Every line containing the string "lines" is to be copied from the records.
:: Records for this task
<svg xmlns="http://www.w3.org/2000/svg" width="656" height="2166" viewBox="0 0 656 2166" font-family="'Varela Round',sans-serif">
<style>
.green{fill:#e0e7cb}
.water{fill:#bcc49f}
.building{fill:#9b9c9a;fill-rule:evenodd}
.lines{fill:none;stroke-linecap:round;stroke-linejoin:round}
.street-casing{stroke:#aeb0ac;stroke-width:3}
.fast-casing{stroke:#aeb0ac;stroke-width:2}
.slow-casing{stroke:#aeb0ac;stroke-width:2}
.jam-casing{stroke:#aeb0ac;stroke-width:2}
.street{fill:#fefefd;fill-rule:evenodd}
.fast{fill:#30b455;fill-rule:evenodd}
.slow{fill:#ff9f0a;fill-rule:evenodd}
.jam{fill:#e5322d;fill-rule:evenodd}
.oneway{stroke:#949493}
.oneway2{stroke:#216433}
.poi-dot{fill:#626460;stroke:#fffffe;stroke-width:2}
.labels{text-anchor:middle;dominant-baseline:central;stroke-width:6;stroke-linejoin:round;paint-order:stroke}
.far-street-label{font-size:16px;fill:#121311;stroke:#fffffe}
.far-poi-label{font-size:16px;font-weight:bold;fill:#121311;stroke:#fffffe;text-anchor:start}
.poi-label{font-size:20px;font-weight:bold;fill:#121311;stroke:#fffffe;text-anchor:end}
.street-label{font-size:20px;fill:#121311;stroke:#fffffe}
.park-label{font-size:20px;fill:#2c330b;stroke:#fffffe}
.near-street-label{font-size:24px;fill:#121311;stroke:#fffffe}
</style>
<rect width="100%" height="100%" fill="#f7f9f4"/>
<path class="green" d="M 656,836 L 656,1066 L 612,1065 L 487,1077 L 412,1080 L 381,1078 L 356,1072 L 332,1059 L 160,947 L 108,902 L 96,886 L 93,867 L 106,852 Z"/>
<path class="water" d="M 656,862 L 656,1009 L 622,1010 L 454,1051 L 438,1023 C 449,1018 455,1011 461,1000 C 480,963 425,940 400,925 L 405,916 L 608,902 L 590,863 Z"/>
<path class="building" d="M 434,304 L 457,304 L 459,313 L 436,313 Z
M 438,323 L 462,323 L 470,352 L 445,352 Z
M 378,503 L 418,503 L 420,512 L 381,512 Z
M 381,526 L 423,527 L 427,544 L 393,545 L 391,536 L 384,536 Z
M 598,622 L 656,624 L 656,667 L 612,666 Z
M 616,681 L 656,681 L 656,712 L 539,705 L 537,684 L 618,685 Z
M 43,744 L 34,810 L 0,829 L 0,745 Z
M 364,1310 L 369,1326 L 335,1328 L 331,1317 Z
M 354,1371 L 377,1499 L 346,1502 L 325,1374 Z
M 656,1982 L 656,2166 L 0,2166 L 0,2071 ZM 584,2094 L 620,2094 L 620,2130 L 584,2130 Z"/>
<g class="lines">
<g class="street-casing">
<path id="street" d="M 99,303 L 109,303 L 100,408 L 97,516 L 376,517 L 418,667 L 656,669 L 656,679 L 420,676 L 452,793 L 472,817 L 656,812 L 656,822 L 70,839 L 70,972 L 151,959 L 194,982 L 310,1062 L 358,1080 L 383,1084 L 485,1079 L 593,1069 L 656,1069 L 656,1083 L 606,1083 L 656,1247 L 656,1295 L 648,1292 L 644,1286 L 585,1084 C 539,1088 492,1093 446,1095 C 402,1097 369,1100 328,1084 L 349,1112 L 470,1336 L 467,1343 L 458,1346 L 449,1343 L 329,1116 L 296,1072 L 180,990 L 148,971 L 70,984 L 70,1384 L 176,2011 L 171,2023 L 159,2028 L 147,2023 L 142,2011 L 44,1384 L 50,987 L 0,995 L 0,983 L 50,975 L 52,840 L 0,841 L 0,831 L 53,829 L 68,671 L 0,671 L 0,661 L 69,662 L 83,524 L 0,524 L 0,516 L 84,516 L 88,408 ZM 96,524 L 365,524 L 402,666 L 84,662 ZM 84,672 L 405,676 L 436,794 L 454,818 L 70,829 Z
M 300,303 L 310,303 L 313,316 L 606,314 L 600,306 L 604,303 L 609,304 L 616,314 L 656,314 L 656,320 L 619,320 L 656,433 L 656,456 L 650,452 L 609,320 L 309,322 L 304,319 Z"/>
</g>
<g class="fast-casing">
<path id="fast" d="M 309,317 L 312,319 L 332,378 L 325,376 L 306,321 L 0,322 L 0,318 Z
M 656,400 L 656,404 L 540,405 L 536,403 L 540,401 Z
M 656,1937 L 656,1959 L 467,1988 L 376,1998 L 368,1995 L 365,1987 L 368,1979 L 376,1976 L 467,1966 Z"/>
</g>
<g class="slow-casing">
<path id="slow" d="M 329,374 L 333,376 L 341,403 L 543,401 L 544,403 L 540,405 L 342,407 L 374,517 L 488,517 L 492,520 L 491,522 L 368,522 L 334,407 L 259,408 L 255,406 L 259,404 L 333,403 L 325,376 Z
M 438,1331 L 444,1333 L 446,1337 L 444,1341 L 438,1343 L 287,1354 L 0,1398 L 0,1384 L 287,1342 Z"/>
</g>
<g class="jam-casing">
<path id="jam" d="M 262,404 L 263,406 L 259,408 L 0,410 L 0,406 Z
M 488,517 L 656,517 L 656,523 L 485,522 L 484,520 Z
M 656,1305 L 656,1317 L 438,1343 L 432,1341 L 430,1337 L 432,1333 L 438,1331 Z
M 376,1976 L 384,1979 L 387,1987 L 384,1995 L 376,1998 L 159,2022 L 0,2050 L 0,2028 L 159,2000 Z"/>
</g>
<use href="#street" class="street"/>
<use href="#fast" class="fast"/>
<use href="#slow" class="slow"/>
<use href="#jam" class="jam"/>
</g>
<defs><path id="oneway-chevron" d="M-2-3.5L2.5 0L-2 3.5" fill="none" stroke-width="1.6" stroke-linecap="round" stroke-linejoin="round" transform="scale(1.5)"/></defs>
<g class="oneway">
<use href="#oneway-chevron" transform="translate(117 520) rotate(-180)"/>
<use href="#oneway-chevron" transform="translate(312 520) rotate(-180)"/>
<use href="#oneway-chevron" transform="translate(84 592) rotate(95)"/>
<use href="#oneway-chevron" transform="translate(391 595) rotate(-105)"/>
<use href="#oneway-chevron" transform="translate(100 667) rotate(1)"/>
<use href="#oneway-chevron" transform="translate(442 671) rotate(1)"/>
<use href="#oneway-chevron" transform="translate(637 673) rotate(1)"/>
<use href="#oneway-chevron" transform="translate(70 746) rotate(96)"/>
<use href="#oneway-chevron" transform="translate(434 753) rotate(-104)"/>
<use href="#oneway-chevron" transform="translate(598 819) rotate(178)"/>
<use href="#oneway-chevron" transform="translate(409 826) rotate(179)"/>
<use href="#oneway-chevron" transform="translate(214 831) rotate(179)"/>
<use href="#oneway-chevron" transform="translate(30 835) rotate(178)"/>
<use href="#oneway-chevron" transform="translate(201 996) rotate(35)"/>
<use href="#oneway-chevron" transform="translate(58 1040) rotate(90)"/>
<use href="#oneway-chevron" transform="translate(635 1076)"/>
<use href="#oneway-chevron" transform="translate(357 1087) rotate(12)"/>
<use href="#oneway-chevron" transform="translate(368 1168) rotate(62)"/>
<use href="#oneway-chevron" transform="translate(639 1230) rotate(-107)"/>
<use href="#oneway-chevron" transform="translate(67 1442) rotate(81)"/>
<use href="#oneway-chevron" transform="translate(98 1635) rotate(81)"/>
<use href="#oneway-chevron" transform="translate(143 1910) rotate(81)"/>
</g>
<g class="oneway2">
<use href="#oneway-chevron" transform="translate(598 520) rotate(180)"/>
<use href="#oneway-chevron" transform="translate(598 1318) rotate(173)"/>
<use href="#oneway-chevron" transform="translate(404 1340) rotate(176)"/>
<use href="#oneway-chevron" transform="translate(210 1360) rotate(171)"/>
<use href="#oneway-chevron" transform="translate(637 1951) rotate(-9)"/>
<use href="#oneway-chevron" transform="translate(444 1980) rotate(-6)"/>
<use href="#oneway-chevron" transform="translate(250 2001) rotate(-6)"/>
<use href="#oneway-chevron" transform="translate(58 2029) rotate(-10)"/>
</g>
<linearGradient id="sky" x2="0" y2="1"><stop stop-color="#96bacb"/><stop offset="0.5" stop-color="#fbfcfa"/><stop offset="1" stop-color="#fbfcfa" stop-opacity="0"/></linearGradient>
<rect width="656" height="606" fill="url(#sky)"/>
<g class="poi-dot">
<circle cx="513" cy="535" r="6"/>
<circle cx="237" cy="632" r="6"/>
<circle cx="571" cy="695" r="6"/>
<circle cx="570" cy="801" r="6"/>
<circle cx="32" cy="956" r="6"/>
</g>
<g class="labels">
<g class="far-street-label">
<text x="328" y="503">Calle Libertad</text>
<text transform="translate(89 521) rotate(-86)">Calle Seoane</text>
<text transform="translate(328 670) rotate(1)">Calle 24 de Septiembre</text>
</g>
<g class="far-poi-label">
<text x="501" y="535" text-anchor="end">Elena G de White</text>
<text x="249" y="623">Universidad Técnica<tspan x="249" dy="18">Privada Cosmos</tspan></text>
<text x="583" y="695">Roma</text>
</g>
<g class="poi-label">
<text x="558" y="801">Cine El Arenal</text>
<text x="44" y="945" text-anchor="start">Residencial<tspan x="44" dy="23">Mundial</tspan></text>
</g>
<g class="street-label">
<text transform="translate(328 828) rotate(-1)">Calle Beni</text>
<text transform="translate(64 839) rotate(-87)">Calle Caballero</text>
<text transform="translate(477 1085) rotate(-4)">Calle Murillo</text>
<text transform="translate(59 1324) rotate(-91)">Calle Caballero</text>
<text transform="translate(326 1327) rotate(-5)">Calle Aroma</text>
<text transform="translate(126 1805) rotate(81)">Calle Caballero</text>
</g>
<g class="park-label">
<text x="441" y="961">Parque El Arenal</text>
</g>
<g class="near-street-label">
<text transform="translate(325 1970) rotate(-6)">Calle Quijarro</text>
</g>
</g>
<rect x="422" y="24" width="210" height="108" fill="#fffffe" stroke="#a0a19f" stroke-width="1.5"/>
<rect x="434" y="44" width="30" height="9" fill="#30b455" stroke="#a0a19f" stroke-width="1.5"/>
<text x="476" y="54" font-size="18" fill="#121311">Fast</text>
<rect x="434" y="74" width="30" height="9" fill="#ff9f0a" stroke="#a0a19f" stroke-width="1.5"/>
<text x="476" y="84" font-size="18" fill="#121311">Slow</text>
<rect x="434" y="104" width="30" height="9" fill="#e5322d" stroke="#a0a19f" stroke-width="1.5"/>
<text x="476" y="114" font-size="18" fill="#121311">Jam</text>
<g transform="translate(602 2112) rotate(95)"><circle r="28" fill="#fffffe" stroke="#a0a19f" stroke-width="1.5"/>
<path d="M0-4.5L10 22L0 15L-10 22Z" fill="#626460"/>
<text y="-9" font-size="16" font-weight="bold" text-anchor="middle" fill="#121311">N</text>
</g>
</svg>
::::
» **Result below**
.lines{fill:none;stroke-linecap:round;stroke-linejoin:round}
<g class="lines">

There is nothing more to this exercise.